### Tasks for this exercise:
#1 List every heading in the MQ settings text that names a setting, leaving out the "Note:" lines.
#2 Rewrite the MQ settings text from the part that opens with the words containing "The dynamic_queue_prefix, which" through the part that closes with "the endpoint URI.", renaming "dynamic_queue_prefix" to "queue_prefix" throughout.
[Page excerpt — start]
The dynamic_queue_prefix, which is limited to 32 characters, is used to create the dynamic queue on the MQ server. The queue name becomes the prefix plus a unique ID. For example, if the dynamic_queue_prefix is example, the dynamic queue would be named something like example123129083821.

You can also use an asterisk (*) as a wildcard in the dynamic queue response URI. For example:

mq://dynamic_queue_prefix*
mq://*

If you do not provide a dynamic_queue_name in the URI, the transport uses the dynamic queue name generated by the MQ server. If you do not provide an explicit mq_connection_resource in the URI (best practice), the transport uses the mq_connection_resource from the endpoint URI.

This option is available only when the Is Response Required option is selected.

Note:

If the MQ library is version 8 or version 9 with XA support, and a response is required, then the endpoint URI and the response URI should both be either XA or non-XA. A combination of both is not allowed.

Response Timeout

Enter the number of seconds to wait for a response before dropping the connection. The default is 300.

This option is available only when the Is Response Required check box is selected.

Polling Interval

Enter an interval, in milliseconds, to wait between polling for messages. The default is 1000.

This option is available only when the Is Response Required check box is selected.

Poller Dispatch Policy

Select the instance of WebLogic Server Work Manager that you want to use for the dispatch policy for the poller threads. The default Work Manager is used if no other Work Manager exists.

For information about Work Managers, see:

Dynamic Queue Pooling

Select this option to specify that the server use pooled connections to dynamic queues (for the dynamic queue response correlation pattern only).If you want to use a separate connection pool for dynamic queues, consider configuring a dedicated MQ connection resource for the dynamic queues.

Do not select this option if you want to create a new dynamic queue instance on each request (and destroy the queue after the response).

Note:

This option is not available when the MQ library is version 8 or version 9 with XA support. Dynamic queue pooling is not allowed. The user is validated if response pooling is checked with MQ XA Response URI/Endpoint URI.

Endpoint URI 'PUT' options

Note:

This option is not available when the MQ library is version 8 or version 9 with XA support.
[Page excerpt — finish]
[Material supplied — start]
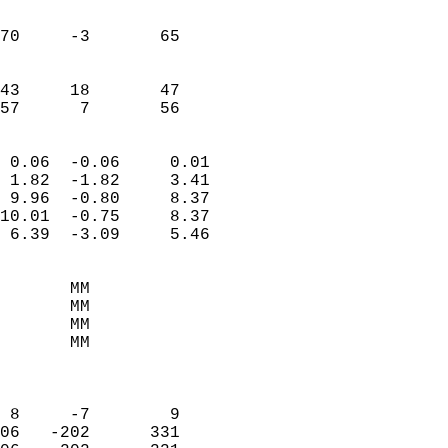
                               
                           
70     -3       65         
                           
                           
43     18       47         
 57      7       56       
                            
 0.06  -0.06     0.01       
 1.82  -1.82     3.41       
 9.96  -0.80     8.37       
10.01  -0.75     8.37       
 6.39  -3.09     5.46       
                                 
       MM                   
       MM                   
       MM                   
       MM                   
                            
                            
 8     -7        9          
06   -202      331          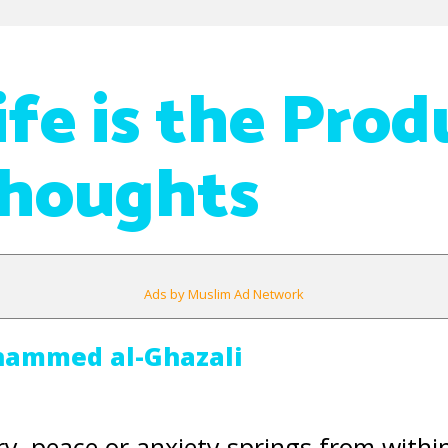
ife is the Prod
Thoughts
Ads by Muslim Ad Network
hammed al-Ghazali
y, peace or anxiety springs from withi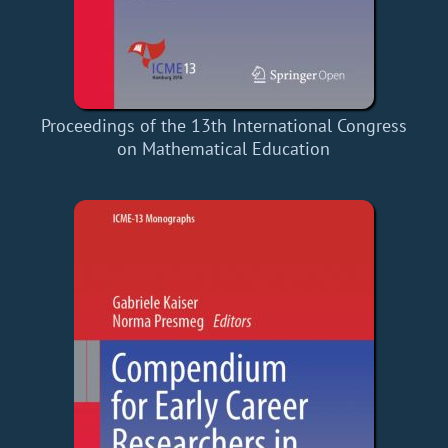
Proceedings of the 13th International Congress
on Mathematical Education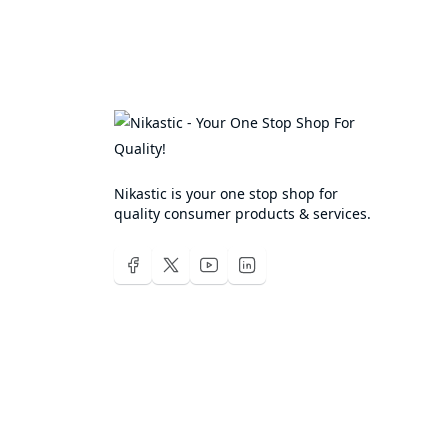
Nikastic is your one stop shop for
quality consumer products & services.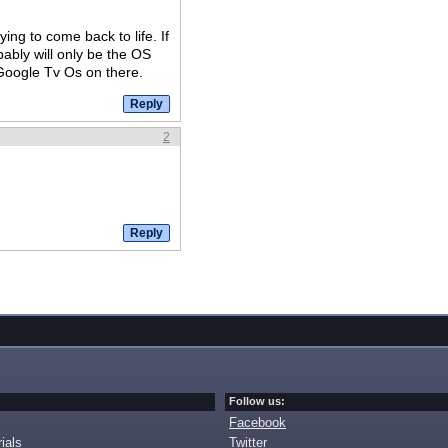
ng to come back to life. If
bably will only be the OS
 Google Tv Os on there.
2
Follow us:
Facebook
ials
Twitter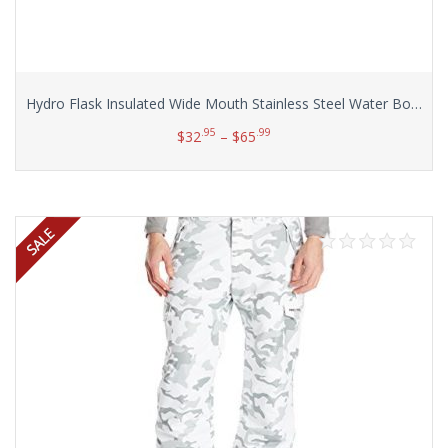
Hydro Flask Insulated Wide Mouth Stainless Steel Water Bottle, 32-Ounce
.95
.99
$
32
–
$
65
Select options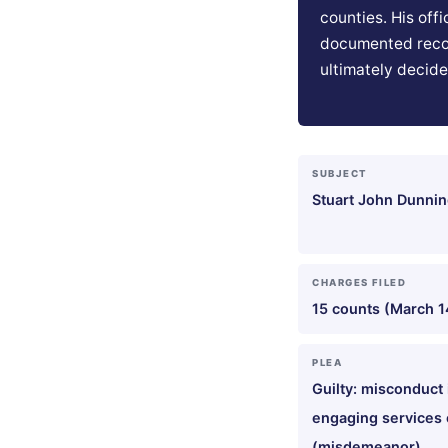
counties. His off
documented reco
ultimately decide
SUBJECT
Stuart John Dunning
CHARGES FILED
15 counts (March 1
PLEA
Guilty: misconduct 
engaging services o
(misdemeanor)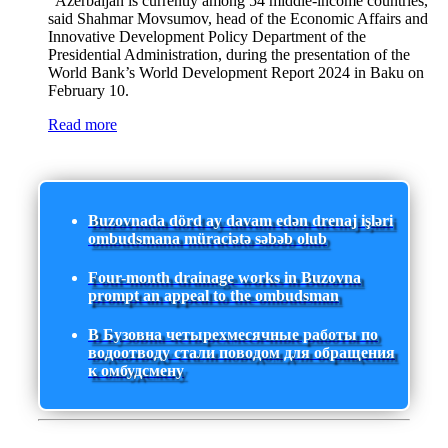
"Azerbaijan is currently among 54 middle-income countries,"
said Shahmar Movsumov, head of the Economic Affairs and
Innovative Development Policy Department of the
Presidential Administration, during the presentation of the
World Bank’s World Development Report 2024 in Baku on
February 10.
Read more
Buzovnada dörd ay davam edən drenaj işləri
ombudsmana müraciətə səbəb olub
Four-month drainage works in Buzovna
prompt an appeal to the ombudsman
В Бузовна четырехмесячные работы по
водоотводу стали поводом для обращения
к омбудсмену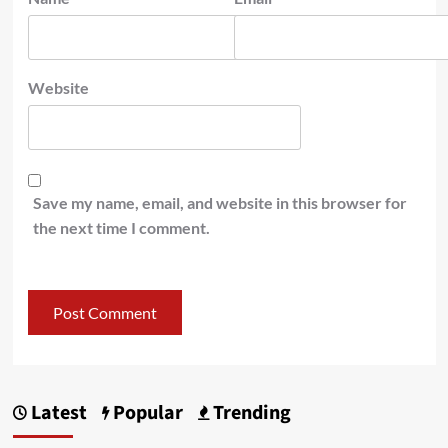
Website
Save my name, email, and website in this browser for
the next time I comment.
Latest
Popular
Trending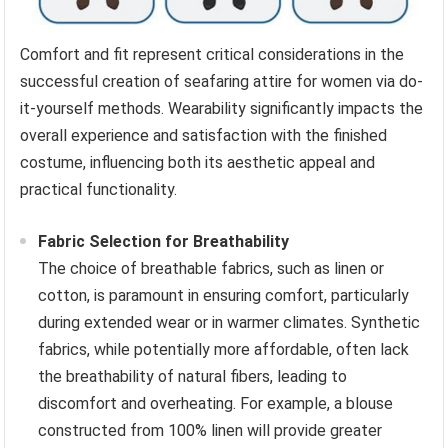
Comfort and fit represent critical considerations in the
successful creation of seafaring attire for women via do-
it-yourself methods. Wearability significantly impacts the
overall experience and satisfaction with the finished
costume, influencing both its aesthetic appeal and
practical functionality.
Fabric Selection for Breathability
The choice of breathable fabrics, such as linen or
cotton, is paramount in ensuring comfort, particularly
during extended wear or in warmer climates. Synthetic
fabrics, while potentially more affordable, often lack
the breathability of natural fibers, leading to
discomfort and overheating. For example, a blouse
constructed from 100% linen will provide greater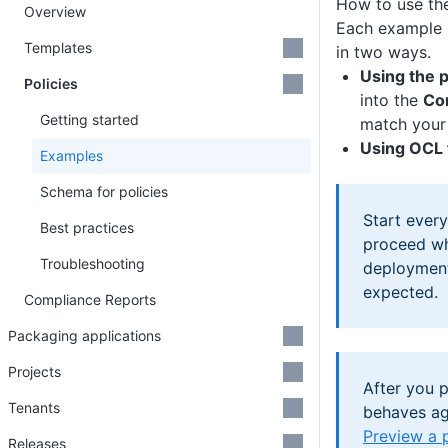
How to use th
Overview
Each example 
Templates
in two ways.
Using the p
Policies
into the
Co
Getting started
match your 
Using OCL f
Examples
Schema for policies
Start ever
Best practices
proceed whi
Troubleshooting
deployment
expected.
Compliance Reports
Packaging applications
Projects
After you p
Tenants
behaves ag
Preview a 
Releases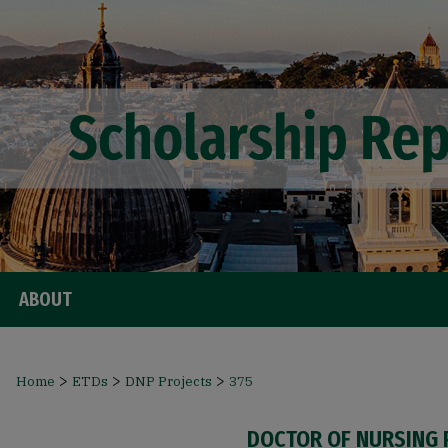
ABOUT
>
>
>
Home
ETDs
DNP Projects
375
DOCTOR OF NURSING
[Material supplied — finish]
### Your written answers:
#1
Response Timeout
Polling Interval
Poller Dispatch Policy
Dynamic Queue Pooling
Endpoint URI 'PUT' options

#2
The queue_prefix, which is limited to 32 characters, is used to create the dynamic queue on the MQ server. The queue name becomes the prefix plus a unique ID. For example, if the queue_prefix is example, the dynamic queue would be named something like example123129083821.

You can also use an asterisk (*) as a wildcard in the dynamic queue response URI. For example:

mq://queue_prefix*
mq://*

If you do not provide a dynamic_queue_name in the URI, the transport uses the dynamic queue name generated by the MQ server. If you do not provide an explicit mq_connection_resource in the URI (best practice), the transport uses the mq_connection_resource from the endpoint URI.